Machado pone el acento en una concepción del cristianismo como una ética del amor fraterno, pone el acento en la humanidad de Jesucristo más que en su divinidad y en el Cristo resucitado por encima del crucificado. Basta recordar quizás el final de la saeta de los gitanos:
¡Cantar de la tierra mía, que echa flores al Jesús de la agonía, y es la fe de mis mayores! ¡Oh, no eres tú mi cantar! ¡No puedo cantar, ni quiero a ese Jesús del madero, sino al que anduvo en la mar!

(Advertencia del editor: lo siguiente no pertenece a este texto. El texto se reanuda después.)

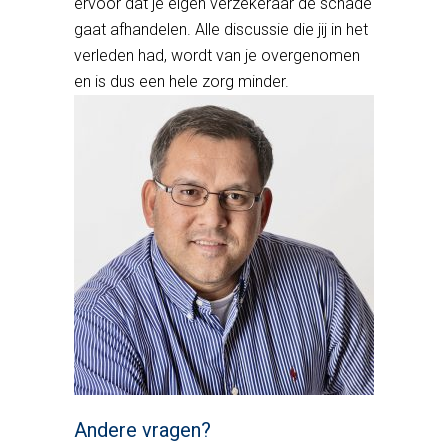
ervoor dat je eigen verzekeraar de schade
gaat afhandelen. Alle discussie die jij in het
verleden had, wordt van je overgenomen
en is dus een hele zorg minder.
Andere vragen?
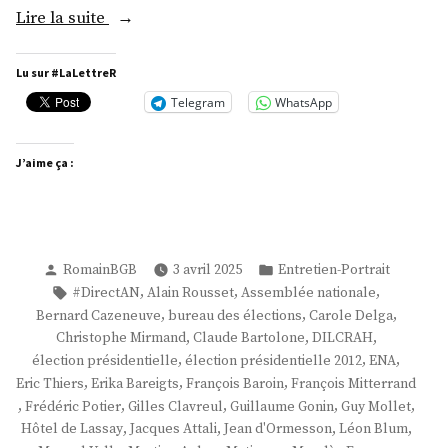
« M.
Lire la suite
Frédéric
Potier »
Lu sur #LaLettreR
Telegram
WhatsApp
J’aime ça :
Publié
Publié
RomainBGB
3 avril 2025
Entretien-Portrait
par
dans
Étiquettes :
,
,
,
#DirectAN
Alain Rousset
Assemblée nationale
,
,
,
Bernard Cazeneuve
bureau des élections
Carole Delga
,
,
,
Christophe Mirmand
Claude Bartolone
DILCRAH
,
,
,
élection présidentielle
élection présidentielle 2012
ENA
,
,
,
Eric Thiers
Erika Bareigts
François Baroin
François Mitterrand
,
,
,
,
,
Frédéric Potier
Gilles Clavreul
Guillaume Gonin
Guy Mollet
,
,
,
,
Hôtel de Lassay
Jacques Attali
Jean d'Ormesson
Léon Blum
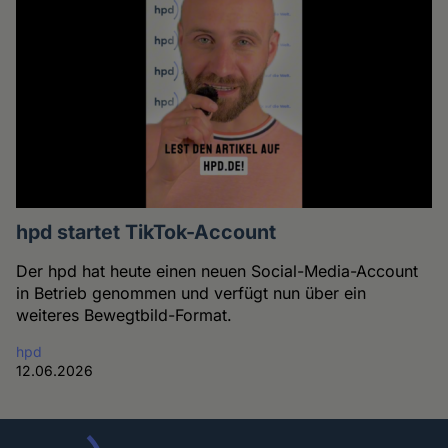
hpd startet TikTok-Account
Der hpd hat heute einen neuen Social-Media-Account
in Betrieb genommen und verfügt nun über ein
weiteres Bewegtbild-Format.
hpd
12.06.2026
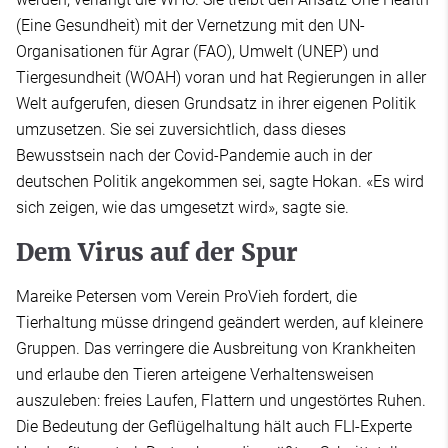
(Eine Gesundheit) mit der Vernetzung mit den UN-
Organisationen für Agrar (FAO), Umwelt (UNEP) und
Tiergesundheit (WOAH) voran und hat Regierungen in aller
Welt aufgerufen, diesen Grundsatz in ihrer eigenen Politik
umzusetzen. Sie sei zuversichtlich, dass dieses
Bewusstsein nach der Covid-Pandemie auch in der
deutschen Politik angekommen sei, sagte Hokan. «Es wird
sich zeigen, wie das umgesetzt wird», sagte sie.
Dem Virus auf der Spur
Mareike Petersen vom Verein ProVieh fordert, die
Tierhaltung müsse dringend geändert werden, auf kleinere
Gruppen. Das verringere die Ausbreitung von Krankheiten
und erlaube den Tieren arteigene Verhaltensweisen
auszuleben: freies Laufen, Flattern und ungestörtes Ruhen.
Die Bedeutung der Geflügelhaltung hält auch FLI-Experte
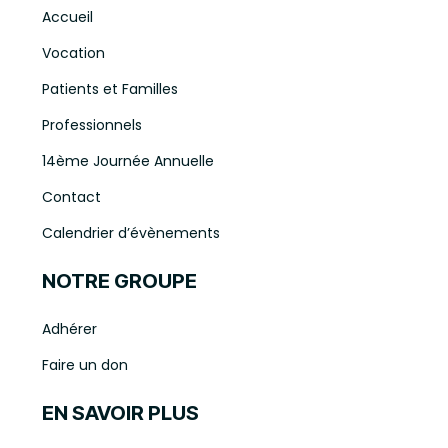
Accueil
Vocation
Patients et Familles
Professionnels
14ème Journée Annuelle
Contact
Calendrier d’évènements
NOTRE GROUPE
Adhérer
Faire un don
EN SAVOIR PLUS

Por otra parte, Machado no entiende bien la dimensión cristológica de la Iglesia católica, a la que mira como una institución anquilosada y enemiga del progreso espiritual del pueblo español. Su anticlericalismo, siempre latente, se manifestó quizá con mayor acritud en los últimos años de su vida, a veces de modo radical, acorde con los vientos de la época. Escribe en sus Apuntes íntimos: “Roma es un poder del Occidente pragmático, un poder contra el Cristo, que tiene del Cristo lo bastante para defenderse de él”. Se trata de una crítica severa de la institución eclesiástica. Machado consideraba que la Iglesia tenía amordazado al Cristo amoroso y, so capa de religiosidad, presentaba una estructura de poder mundano. Quizá −como tantos hoy− podría decir: “Creo en Jesucristo, pero no en la Iglesia”. ¡Qué responsabilidad la nuestra!
Probablemente algunas de las críticas de Machado a la situación de la Iglesia durante aquellos años fueran certeras: “El clericalismo español solo puede indignar seriamente al que tenga un fondo cristiano”, escribe en una carta a Miguel de Unamuno. El poeta no fue capaz de imaginar que desde dentro de la misma Iglesia fuera posible −como de hecho lo fue− la superación de aquel clericalismo −quizás asfixiante− de la cultura española de su tiempo y el logro de una relación equilibrada entre poder temporal y espiritual.
Por esto no resultó chocante para nadie que en su memorable homilía en el campus de la Universidad de Navarra en la mañana del 8 de octubre de 1967, san Josemaría Escrivá −buen conocedor de aquellas pugnas entre clericalismo y anticlericalismo en España− no tuviera reparo alguno en citar a Machado para ilustrar su enseñanza del materialismo cristiano: “Esta doctrina de la Sagrada Escritura, que se encuentra −como sabéis− en el núcleo mismo del espíritu del Opus Dei, os ha de llevar a realizar vuestro trabajo con perfección, a amar a Dios y a los hombres al poner amor en las cosas pequeñas de vuestra jornada habitual, descubriendo ese algo divino que en los detalles se encierra. ¡Qué bien cuadran aquí aquellos versos del poeta de Castilla!: Despacito, y buena letra: / el hacer las cosas bien / importa más que el hacerlas” (A. Machado, Poesías completas, CLXI, Proverbios y cantares, XXIV).